• _Problem to work on_:
Copy, word for word, the lines below from the one containing "Users can donate money." up to and including the one containing "[Youtube - Get", with pictures left out.

Pictures paired with source code
== Segment start ==

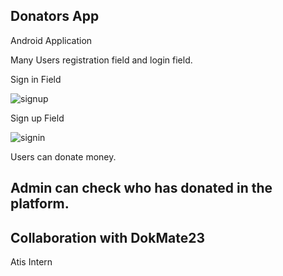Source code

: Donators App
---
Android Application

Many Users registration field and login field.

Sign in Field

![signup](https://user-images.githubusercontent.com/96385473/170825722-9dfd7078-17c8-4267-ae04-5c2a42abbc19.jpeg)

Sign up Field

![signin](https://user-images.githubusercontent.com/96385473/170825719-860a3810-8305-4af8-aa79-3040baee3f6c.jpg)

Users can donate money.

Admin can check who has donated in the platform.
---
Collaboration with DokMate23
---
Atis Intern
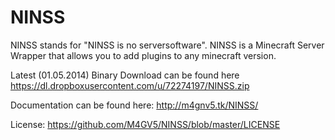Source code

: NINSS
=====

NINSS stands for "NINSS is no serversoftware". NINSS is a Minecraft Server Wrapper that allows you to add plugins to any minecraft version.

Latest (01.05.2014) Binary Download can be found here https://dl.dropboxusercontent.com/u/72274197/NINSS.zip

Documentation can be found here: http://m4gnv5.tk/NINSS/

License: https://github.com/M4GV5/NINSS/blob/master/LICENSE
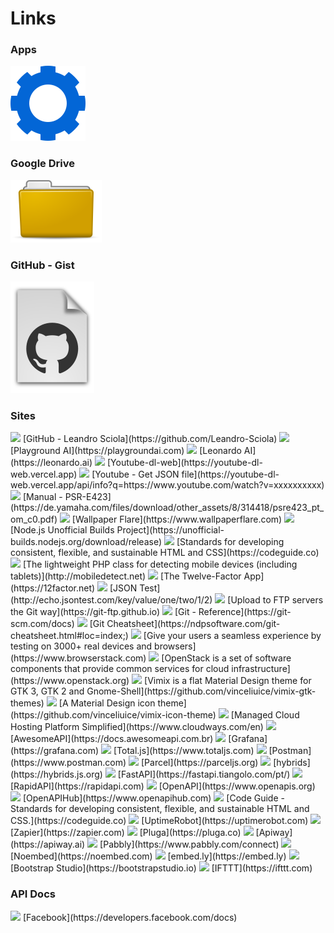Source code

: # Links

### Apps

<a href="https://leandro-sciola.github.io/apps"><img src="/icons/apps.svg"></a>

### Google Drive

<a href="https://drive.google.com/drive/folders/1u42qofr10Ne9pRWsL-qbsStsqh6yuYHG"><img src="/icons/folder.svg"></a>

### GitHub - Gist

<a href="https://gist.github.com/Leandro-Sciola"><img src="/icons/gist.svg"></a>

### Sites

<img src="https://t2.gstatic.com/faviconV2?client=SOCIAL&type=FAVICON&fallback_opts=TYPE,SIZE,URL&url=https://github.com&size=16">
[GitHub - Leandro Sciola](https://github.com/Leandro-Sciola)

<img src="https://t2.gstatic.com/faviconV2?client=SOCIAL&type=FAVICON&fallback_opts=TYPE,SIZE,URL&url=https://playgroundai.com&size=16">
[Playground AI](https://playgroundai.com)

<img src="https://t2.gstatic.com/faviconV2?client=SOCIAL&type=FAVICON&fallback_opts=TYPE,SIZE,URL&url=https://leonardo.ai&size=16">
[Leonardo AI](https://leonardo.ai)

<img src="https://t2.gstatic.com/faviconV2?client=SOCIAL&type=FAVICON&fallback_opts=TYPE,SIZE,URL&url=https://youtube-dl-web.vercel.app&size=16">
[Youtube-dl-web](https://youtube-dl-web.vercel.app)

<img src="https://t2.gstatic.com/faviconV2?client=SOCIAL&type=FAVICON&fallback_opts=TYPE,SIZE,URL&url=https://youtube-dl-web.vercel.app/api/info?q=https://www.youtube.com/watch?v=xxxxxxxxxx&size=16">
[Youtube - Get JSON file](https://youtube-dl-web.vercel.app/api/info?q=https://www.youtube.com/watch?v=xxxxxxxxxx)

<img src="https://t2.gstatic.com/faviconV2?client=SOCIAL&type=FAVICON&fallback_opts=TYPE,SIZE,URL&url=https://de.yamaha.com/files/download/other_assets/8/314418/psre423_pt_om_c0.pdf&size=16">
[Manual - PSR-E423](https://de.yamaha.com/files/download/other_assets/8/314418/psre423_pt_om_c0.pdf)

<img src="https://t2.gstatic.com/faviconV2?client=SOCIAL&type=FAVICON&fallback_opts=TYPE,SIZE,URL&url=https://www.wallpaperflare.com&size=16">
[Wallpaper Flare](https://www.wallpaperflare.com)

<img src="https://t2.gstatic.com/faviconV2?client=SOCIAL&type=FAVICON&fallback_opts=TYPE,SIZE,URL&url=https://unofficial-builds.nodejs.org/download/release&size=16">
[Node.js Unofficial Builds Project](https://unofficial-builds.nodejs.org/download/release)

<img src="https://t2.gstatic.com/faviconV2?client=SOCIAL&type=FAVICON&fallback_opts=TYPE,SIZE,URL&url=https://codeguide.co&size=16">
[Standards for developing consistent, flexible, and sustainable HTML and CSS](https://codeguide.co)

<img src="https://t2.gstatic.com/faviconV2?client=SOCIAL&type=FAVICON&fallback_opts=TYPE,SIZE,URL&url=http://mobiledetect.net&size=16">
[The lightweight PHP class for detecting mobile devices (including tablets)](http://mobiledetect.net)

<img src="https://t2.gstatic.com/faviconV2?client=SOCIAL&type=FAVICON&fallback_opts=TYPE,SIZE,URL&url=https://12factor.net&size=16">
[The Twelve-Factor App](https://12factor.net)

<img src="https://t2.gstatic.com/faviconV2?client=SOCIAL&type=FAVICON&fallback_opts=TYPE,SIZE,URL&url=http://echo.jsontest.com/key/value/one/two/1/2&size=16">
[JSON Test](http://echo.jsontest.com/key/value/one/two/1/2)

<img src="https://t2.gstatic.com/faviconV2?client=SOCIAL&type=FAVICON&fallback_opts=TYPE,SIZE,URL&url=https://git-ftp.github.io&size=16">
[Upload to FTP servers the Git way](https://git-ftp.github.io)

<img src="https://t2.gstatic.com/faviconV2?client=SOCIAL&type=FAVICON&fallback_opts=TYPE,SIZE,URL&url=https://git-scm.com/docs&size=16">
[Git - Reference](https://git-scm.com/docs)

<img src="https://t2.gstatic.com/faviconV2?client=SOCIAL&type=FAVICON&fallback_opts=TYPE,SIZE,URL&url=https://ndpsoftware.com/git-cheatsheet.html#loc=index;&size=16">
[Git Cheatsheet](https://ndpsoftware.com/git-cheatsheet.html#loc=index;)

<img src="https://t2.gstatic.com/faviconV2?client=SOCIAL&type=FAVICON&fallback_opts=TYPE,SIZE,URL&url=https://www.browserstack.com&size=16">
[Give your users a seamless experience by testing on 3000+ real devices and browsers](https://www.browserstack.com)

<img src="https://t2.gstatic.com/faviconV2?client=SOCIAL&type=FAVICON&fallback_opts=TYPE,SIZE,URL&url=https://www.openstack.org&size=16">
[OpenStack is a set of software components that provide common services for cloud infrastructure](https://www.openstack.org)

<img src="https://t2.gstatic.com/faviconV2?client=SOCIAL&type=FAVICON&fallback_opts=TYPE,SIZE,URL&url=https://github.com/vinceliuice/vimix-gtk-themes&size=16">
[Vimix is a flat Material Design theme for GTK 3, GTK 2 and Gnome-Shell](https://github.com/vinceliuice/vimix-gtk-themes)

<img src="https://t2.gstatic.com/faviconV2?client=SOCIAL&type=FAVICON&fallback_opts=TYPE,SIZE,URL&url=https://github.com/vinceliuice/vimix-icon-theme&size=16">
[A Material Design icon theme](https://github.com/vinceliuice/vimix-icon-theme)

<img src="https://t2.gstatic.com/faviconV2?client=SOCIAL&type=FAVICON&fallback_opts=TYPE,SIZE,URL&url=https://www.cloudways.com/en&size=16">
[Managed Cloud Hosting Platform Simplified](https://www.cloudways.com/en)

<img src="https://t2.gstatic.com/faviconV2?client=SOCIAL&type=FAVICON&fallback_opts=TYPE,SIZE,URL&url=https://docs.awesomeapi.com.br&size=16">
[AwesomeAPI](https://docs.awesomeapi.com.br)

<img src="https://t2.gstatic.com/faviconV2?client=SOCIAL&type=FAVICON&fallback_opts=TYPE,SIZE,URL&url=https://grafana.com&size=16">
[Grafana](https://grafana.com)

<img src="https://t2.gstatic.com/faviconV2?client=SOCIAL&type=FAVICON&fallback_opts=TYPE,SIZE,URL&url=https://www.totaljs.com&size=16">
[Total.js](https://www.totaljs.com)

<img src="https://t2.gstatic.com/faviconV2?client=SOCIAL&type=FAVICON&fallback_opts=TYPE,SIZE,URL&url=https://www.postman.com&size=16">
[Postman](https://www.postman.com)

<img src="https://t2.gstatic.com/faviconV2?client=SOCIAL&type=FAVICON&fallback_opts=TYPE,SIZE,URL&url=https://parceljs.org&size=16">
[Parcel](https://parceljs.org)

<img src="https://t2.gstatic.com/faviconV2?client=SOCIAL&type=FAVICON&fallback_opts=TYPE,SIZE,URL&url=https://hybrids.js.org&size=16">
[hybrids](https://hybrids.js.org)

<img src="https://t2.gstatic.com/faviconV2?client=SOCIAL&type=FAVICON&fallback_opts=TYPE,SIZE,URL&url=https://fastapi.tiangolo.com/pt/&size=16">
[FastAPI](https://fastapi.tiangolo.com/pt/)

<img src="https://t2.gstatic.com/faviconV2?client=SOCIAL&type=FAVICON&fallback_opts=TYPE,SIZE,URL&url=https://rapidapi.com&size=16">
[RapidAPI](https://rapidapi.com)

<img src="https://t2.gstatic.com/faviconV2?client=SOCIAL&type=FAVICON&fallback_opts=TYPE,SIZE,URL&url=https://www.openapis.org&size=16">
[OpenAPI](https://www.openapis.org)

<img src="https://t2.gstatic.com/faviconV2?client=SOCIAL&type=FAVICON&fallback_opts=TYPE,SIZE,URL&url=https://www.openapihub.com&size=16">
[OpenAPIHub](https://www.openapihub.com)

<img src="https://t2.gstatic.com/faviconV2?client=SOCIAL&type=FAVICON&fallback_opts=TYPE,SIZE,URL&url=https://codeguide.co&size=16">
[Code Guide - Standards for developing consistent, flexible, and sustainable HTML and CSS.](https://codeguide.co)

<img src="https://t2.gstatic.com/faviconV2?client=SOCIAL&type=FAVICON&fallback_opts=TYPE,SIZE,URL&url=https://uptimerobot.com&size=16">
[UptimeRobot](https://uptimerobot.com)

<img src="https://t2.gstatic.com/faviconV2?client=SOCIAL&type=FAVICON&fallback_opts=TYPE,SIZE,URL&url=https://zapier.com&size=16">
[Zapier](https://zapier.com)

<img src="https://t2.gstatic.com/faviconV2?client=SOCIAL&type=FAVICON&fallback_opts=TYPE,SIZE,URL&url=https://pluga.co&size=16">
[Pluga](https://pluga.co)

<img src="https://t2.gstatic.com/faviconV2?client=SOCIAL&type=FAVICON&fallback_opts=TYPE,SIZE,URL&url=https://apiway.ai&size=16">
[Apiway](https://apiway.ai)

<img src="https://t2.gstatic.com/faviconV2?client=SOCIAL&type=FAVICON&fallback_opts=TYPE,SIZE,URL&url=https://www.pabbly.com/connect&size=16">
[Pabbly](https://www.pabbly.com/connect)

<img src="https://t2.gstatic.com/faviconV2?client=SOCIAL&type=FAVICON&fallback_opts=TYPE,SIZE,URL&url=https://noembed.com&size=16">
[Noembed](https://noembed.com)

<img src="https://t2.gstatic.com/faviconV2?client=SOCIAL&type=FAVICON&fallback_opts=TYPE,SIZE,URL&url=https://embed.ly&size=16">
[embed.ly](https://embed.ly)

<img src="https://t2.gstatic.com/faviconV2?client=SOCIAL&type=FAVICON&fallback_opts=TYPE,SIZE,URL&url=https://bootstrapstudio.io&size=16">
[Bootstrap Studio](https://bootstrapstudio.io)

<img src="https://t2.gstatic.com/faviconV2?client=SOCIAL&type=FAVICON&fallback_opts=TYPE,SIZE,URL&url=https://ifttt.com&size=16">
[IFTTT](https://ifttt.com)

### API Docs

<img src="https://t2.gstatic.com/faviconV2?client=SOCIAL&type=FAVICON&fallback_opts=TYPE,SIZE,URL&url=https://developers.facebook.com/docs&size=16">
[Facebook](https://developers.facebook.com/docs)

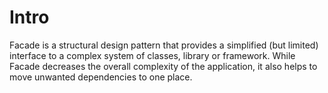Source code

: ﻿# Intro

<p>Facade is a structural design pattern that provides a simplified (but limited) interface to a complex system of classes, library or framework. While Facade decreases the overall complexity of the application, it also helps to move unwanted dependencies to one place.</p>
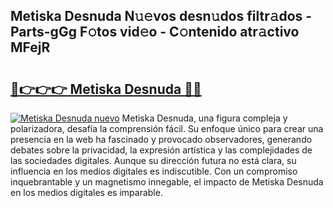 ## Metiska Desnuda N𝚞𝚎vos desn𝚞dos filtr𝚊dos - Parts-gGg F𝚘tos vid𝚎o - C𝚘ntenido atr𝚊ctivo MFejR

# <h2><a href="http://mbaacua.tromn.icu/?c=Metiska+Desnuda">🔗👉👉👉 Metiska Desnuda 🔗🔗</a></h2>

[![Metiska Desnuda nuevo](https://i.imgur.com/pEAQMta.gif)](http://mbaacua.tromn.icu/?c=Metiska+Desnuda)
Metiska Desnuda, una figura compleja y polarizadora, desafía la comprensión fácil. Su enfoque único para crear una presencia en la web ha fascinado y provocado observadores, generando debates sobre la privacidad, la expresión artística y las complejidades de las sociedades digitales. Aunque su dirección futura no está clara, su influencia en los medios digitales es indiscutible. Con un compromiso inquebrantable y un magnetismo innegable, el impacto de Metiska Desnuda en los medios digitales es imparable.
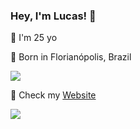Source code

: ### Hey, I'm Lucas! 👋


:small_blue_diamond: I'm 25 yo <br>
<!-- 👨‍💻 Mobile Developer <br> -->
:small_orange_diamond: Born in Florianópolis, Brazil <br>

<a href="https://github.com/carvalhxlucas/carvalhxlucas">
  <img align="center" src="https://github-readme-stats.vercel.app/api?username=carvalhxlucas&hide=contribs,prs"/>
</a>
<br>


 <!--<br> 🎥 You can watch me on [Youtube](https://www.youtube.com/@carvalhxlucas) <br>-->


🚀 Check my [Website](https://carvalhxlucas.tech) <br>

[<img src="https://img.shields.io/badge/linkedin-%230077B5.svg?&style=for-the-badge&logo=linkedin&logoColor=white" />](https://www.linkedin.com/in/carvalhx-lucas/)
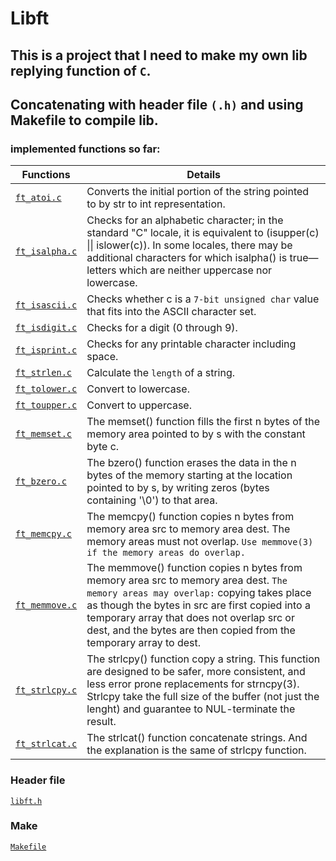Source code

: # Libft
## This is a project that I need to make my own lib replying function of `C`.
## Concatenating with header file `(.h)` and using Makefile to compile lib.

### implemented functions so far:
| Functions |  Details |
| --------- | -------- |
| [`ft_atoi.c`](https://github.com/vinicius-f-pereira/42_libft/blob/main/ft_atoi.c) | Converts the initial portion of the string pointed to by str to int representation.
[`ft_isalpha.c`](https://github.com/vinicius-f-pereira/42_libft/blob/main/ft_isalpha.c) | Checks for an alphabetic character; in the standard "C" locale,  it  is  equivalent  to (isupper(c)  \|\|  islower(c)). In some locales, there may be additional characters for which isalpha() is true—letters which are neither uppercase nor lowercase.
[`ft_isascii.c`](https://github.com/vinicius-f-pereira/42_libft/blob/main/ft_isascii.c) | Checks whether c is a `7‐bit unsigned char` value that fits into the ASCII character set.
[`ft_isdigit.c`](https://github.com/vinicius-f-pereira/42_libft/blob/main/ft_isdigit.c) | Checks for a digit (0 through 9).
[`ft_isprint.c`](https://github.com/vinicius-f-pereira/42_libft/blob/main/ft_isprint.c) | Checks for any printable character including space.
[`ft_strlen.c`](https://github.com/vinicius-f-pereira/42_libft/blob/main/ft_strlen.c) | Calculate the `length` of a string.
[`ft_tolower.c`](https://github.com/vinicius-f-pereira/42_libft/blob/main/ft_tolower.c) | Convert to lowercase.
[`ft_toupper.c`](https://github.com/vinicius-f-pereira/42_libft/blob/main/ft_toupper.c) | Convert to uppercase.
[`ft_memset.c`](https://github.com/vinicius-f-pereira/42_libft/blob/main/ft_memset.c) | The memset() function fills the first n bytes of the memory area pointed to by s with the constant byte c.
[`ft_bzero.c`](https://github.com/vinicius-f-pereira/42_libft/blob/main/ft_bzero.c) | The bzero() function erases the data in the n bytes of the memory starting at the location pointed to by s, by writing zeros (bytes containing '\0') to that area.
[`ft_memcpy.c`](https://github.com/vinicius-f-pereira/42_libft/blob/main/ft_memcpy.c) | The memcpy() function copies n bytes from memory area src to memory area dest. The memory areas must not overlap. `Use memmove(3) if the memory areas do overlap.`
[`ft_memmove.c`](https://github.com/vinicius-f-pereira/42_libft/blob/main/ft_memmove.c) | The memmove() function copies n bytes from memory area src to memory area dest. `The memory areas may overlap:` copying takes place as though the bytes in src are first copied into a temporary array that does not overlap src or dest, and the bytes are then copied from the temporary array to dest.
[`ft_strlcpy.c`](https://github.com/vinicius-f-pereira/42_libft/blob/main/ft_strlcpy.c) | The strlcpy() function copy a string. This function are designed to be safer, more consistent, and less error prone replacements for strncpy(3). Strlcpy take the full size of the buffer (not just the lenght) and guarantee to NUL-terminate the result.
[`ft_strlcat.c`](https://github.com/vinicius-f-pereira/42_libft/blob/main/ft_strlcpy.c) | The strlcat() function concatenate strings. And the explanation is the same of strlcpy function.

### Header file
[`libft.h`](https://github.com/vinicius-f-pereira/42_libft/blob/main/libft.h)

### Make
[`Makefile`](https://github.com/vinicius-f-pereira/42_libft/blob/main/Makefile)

== Segment end ==

• _Answer below_:
Users can donate money.

Admin can check who has donated in the platform.
---
Collaboration with DokMate23
---
Atis Intern
Source code

: NINSS
=====

NINSS stands for "NINSS is no serversoftware". NINSS is a Minecraft Server Wrapper that allows you to add plugins to any minecraft version.

Latest (01.05.2014) Binary Download can be found here https://dl.dropboxusercontent.com/u/72274197/NINSS.zip

Documentation can be found here: http://m4gnv5.tk/NINSS/

License: https://github.com/M4GV5/NINSS/blob/master/LICENSE
Source code

: # Links

### Apps

<a href="https://leandro-sciola.github.io/apps"><img src="/icons/apps.svg"></a>

### Google Drive

<a href="https://drive.google.com/drive/folders/1u42qofr10Ne9pRWsL-qbsStsqh6yuYHG"><img src="/icons/folder.svg"></a>

### GitHub - Gist

<a href="https://gist.github.com/Leandro-Sciola"><img src="/icons/gist.svg"></a>

### Sites

<img src="https://t2.gstatic.com/faviconV2?client=SOCIAL&type=FAVICON&fallback_opts=TYPE,SIZE,URL&url=https://github.com&size=16">
[GitHub - Leandro Sciola](https://github.com/Leandro-Sciola)

<img src="https://t2.gstatic.com/faviconV2?client=SOCIAL&type=FAVICON&fallback_opts=TYPE,SIZE,URL&url=https://playgroundai.com&size=16">
[Playground AI](https://playgroundai.com)

<img src="https://t2.gstatic.com/faviconV2?client=SOCIAL&type=FAVICON&fallback_opts=TYPE,SIZE,URL&url=https://leonardo.ai&size=16">
[Leonardo AI](https://leonardo.ai)

<img src="https://t2.gstatic.com/faviconV2?client=SOCIAL&type=FAVICON&fallback_opts=TYPE,SIZE,URL&url=https://youtube-dl-web.vercel.app&size=16">
[Youtube-dl-web](https://youtube-dl-web.vercel.app)

<img src="https://t2.gstatic.com/faviconV2?client=SOCIAL&type=FAVICON&fallback_opts=TYPE,SIZE,URL&url=https://youtube-dl-web.vercel.app/api/info?q=https://www.youtube.com/watch?v=xxxxxxxxxx&size=16">
[Youtube - Get JSON file](https://youtube-dl-web.vercel.app/api/info?q=https://www.youtube.com/watch?v=xxxxxxxxxx)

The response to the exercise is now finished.